Today perception is reality and the perceptions by most consumers is that big business cannot be trusted. We have high unemployment due to the lingering effects of the recession yet the very people who created this recession are now making millions of dollars again while Main Street suffers.

For me this book is about trust. Do American consumers, or in this case customers of insurers, trust insurers to do what is best for customers or for investors and Wall Street ? That is a question each one of us is going to have to answer.

Posted by: Richard Meyer at November 26, 2010 5:49 PM


Richard, I, too, took issue with "Deadly Spin." (more here http://bit.ly/dPEAF6) But, your response strikes me as quixotic at best. Public relations has a "PR problem" for good reason. Congratulations to you and your team if you have succeeded in rooting out questionable practices at your firm. I'm sure you've learned from the mistakes of the past. But, to pretend that transparency is the standard in PR-land, and to expect that mainstream press that few would call "robust," coupled with social media, will help keep our industry honest, is facile, if not wishful, thinking.

Posted by: Dorothy Crenshaw at November 30, 2010 12:07 AM


[Cross-posted on O'Dwyer's site.]

"Distorts" the PR field? I disagree.

It *exposes* the PR field, or at least the dark side of it — some of which Edelman has practiced in the past. As Richard Edelman notes in the update, Wendell has responded in a blog post cross-posted on Huffington Post, Center for Media and Democracy and his own site. In it, he issues a challenge to Richard and other leaders in the field.

As Wendell says, "The reason I wrote my new book, Deadly Spin, was to explain not only how the insurance industry used the dark arts of PR to shape health care reform legislation, but also how many other special interests use them to influence how we think and act every day."

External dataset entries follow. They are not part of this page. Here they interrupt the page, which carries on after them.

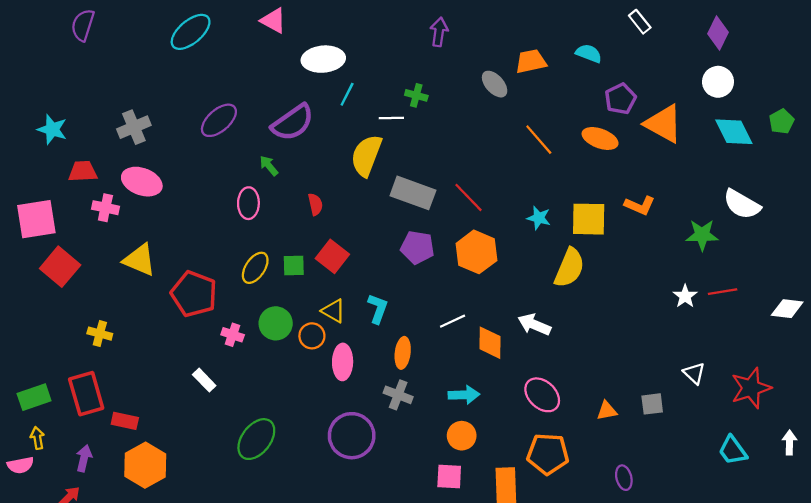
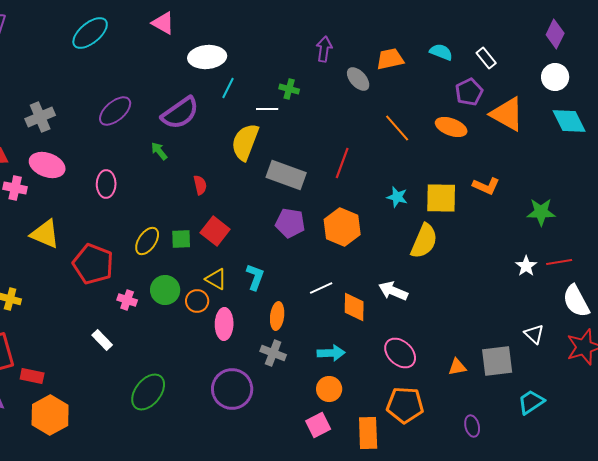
white rectangle: (640, 22) -> (486, 58), moved
purple arrow: (439, 32) -> (324, 49), moved
red line: (468, 197) -> (342, 163), moved, turned 64
pink ellipse: (248, 203) -> (106, 184), moved
white semicircle: (742, 204) -> (576, 301), moved, turned 32
gray square: (652, 404) -> (497, 361), size x1.6
cyan trapezoid: (733, 450) -> (531, 402), moved, turned 92
pink square: (449, 477) -> (318, 425), turned -30

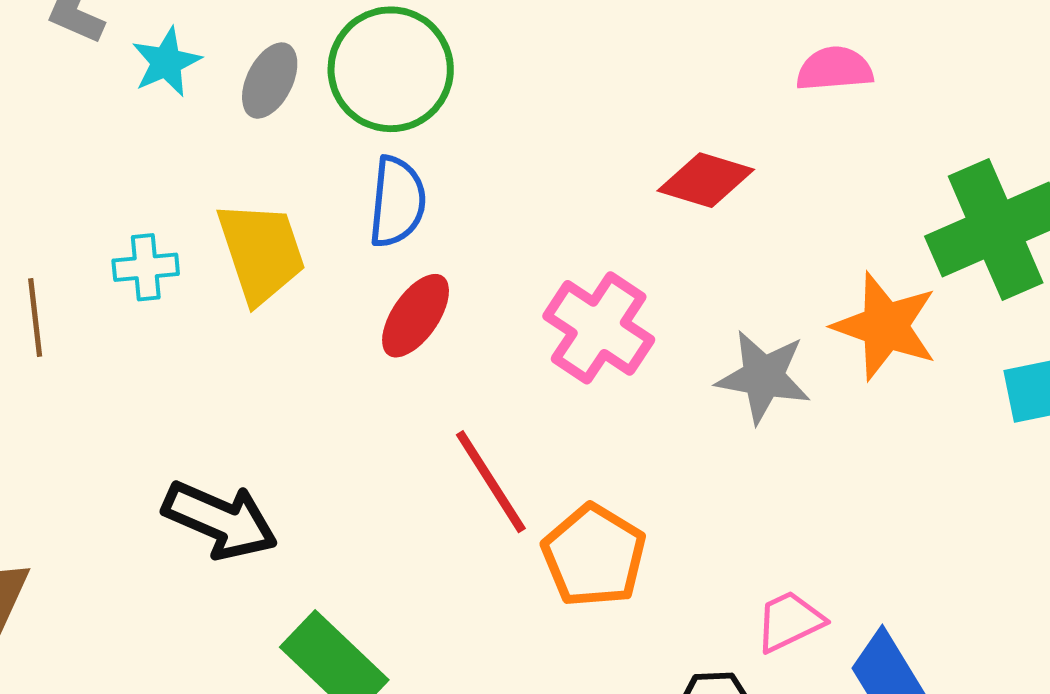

[Disclosure: I am proud to be a friend and colleague of Wendell's, and we're exploring ways that we together can use PR to the "good ends" that he notes in the book — one of which is spread the messages in Deadly Spin.)

Posted by: Scott Tillitt at November 30, 2010 10:28 AM


Let's be clear about the role of PR: it is to present the client in the best possible light. The less ethical among its practitioners will resort to lying and half-truths. Those who take the long view will stick to honesty, but not necessarily full disclosure (unless omissions are material and constitute a lie). As for the negative image of PR, it "goes with the territory." It is far easier for people to claim, "they made me do it," instead of admitting that they are too lazy to analyze communications skeptically and intelligently.

Posted by: Mark Hornung at December 1, 2010 7:58 PM


Potter is still shilling for the health insurance industry. He hasn't "blown the whistle" on anything. As a matter of fact, all he has done is state the obvious and apparently the public is eating it up.

Potter's charade will fail soon enough. And with it, the complicity of companies such as Edelman.